Die wahren Helden der Schule

Von Mathias Maurer, April 2010

Liebe Leserin, lieber Leser,

Nico stürmt nach vorne, nimmt mit zwei Sätzen die Treppe, quer über die Bühne, am Lehrer schnell vorbei, ohne ihn richtig anzuschauen, zack sitzt er auf der Bank. Maria geht mit sicherem Schritt, ergreift die Hand des Lehrers, blickt ihm in die Augen und setzt sich auf die Bank. Henry verlässt nur zögernd den Platz neben seinen Eltern, als er aufgerufen wird. Auf halber Strecke kehrt er um ... es ist Einschulungstag und die Erstklässler absolvieren diesen markanten Einschnitt so unterschiedlich, wie sie sind.

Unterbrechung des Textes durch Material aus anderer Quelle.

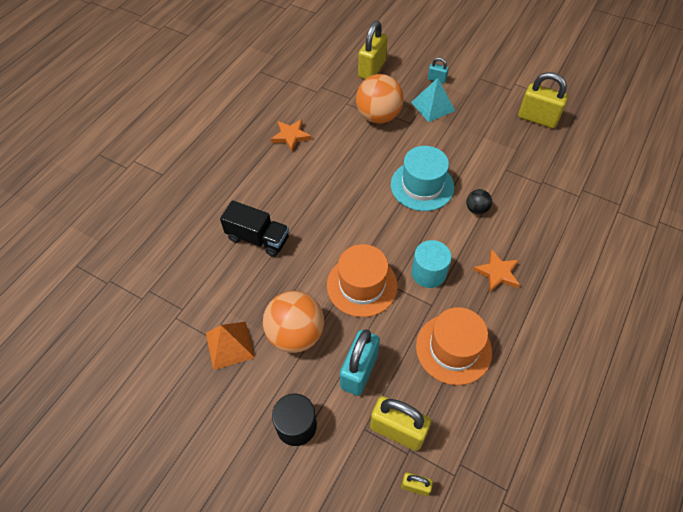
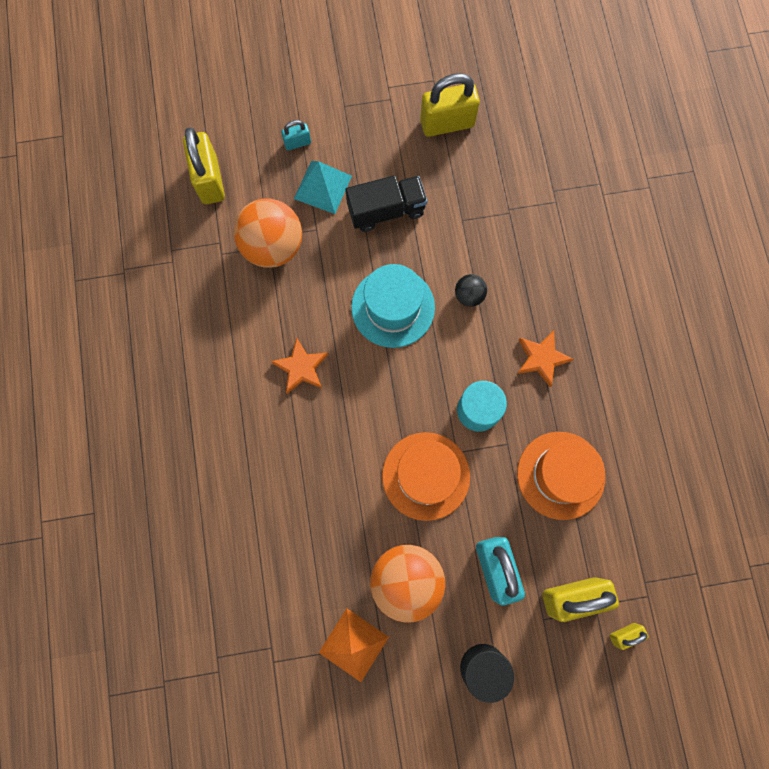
camera: 40 degrees left, 20 degrees up
(258, 238) = (276, 507): black truck -> black truck (386, 210)
(291, 136) = (197, 349): orange star -> orange star (301, 367)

Das Gefühl kennt jeder: In bestimmten Situationen von vielen Augen beobachtet zu werden und zu merken: Jetzt kommt es auf Dich an – dabei keinen blassen Schimmer davon zu haben, um was es eigentlich geht und was denn alle von einem wollen. Es schwebt eine diffuse Erwartungswolke um einen herum. Nur eines ist klar: Es passiert etwas und was passiert, wird folgenreich sein. Wird sich die Wolke als katastrophales Gewitter entladen oder zieht sie ruhig wie an einem Sommerhimmel vorüber? So fühlt und fragt sich ein Kind bei der Einschulung ganz unbewusst. Es ist ein Zustand unsicheren Herausgehobenseins, ein Schritt über den Abgrund, ohne zu wissen, ob der Fuß die gegenüberliegende Seite erreicht – ein hochriskantes Geschehen. Und das Kind ist nach der Einschulung tatsächlich und plötzlich ein anderes!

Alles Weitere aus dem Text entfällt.